In this study, we demonstrated stable operation and high mAb yield (∼94%) when feeding a very high concentration feed of approximately 56 g/L mAb solution. The diffusive transport and countercurrent operation inherent to HPCMP minimize fouling effects typically observed in pressure-driven systems at high concentration. This performance has been consistently proved both in this study and earlier works, showcasing HPCMP’s robustness and suitability for viscous, concentrated feed streams in mAb purification.

Overall, the integrated SPTFF-HPCMP process offers flexibility to handle a variety of feed titers and viscosities, maintaining impurity clearance, product yield, and continuous operation well beyond what traditional filtration methods tolerate.

How does membrane module cost per gram mAb scale in manufacturing, and what’s the effect of cleaning/reuse? What limits scale-up?
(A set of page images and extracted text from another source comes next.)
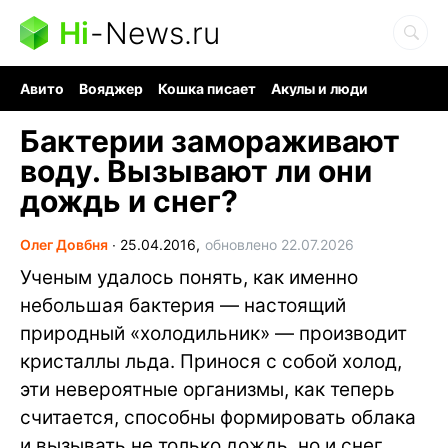
Hi
-
News.ru
Авито
Вояджер
Кошка писает
Акулы и люди
Ядерная война
Судоку и пазлы
Ядовитые пауки
Бактерии замораживают
воду. Вызывают ли они
дождь и снег?
Олег Довбня
∙
25.04.2016,
обновлено 22.07.2026
Ученым удалось понять, как именно
небольшая бактерия — настоящий
природный «холодильник» — производит
кристаллы льда. Принося с собой холод,
эти невероятные организмы, как теперь
считается, способны формировать облака
и вызывать не только дождь, но и снег,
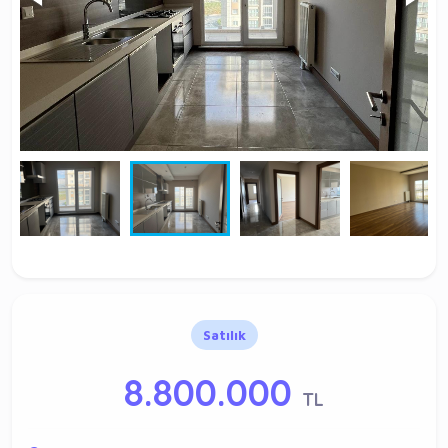
Satılık
8.800.000
TL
At production scale (e.g., 500 L bioreactor, titer 2.8 g/L), the membrane module cost per gram mAb is extremely low. Notably, the hollow fiber modules used for HPCMP are very low cost and designed as single-use devices, eliminating the need for cleaning or reuse cycles. This single-use nature reduces operational complexity and contamination risk.

The study found that HPCMP requires approximately 14 m² of membrane area and SPTFF about 10 m² per day — footprints that are moderate compared to chromatography columns. The main scale-up limitation might arise from the low feed flux and the total membrane area required. Thus, scaling might be constrained by physical footprint and module area rather than membrane cost or cleaning life cycle.
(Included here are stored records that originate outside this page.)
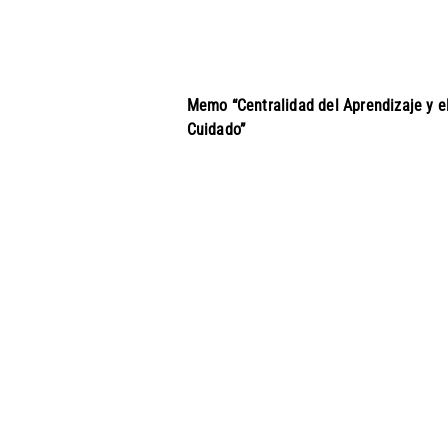
Memo “Centralidad del Aprendizaje y e
Cuidado”
Navegación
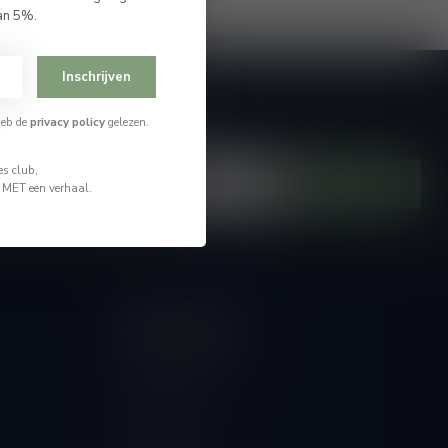
an 5%.
Inschrijven
je op onze nieuwsbrief
heb de
privacy policy
gelezen.
hoogte van alle nieuwtjes
s club,
Abonneer
n MET een verhaal.
Mijn account
Account informatie
Mijn bestellingen
Mijn tickets
Mijn verlanglijst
Overall, the cost picture remains very favorable up to industrial throughput levels, especially benefiting from the low cost and single-use design of the hollow fiber modules, facilitating rapid deployment and flexible manufacturing scales.
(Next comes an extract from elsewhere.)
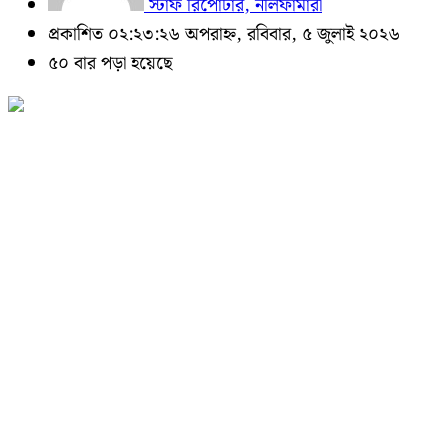
স্টাফ রিপোর্টার, নীলফামারী
প্রকাশিত ০২:২৩:২৬ অপরাহ্ন, রবিবার, ৫ জুলাই ২০২৬
৫০ বার পড়া হয়েছে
Which in-process control metrics matter, and how can PAT tools be leveraged?

For HPCMP, transmembrane pressure (TMP) is not a critical process variable, given the diffusion-driven separation mechanism run at near-zero net ultrafiltration. Instead, key control metrics include:

  • draw-to-feed flow ratio, which governs buffer exchange and impurity clearance efficiency,
  • feed flow rate, a major metric to enhance impurity removal: by adjusting feed flow rate, impurity removal can be tuned from very low levels up to over 90%–95%. This effect arises because feed flow rate controls residence time in the module — a lower feed flow rate increases residence time, giving impurities more opportunity to diffuse through membrane pores and be removed effectively,
  • product yield and impurity concentrations (HCP, DNA), monitored by in-line or at-line analytical methods, and
  • membrane pore size distribution and module performance indicators (to detect fouling or loss of selectivity).

PAT tools can be integrated to continuously monitor these key parameters using flow meters, UV/fluorescence sensors, ELISA, DNA assays, SDS-PAGE, SEC, and protein A analysis. Such real-time data facilitates automated control of draw/feed ratios and feed flow rate adjustments, as well as timely switching of modules in response to changes in performance, ensuring consistent product quality and process efficiency in continuous biomanufacturing.

This approach aligns with the evolving bioprocessing 4.0 paradigm, enabling real-time process insights and agile, flexible control of monoclonal antibody manufacturing streams.

About The Expert:

Aylin Mohammadzadehmarandi, Ph.D., is a postdoctoral associate at MIT’s Koch Institute for Integrative Cancer Research. She received her Ph.D. in chemical engineering from Penn State University, specializing in high-performance countercurrent membrane purification (HPCMP) as a novel approach for continuous platform for therapeutic purification. Her industrial experience includes three years of research and development in downstream and formulation development at CinnaGen Biopharma (Iran), where she developed advanced protein characterization and purification methods for monoclonal antibodies.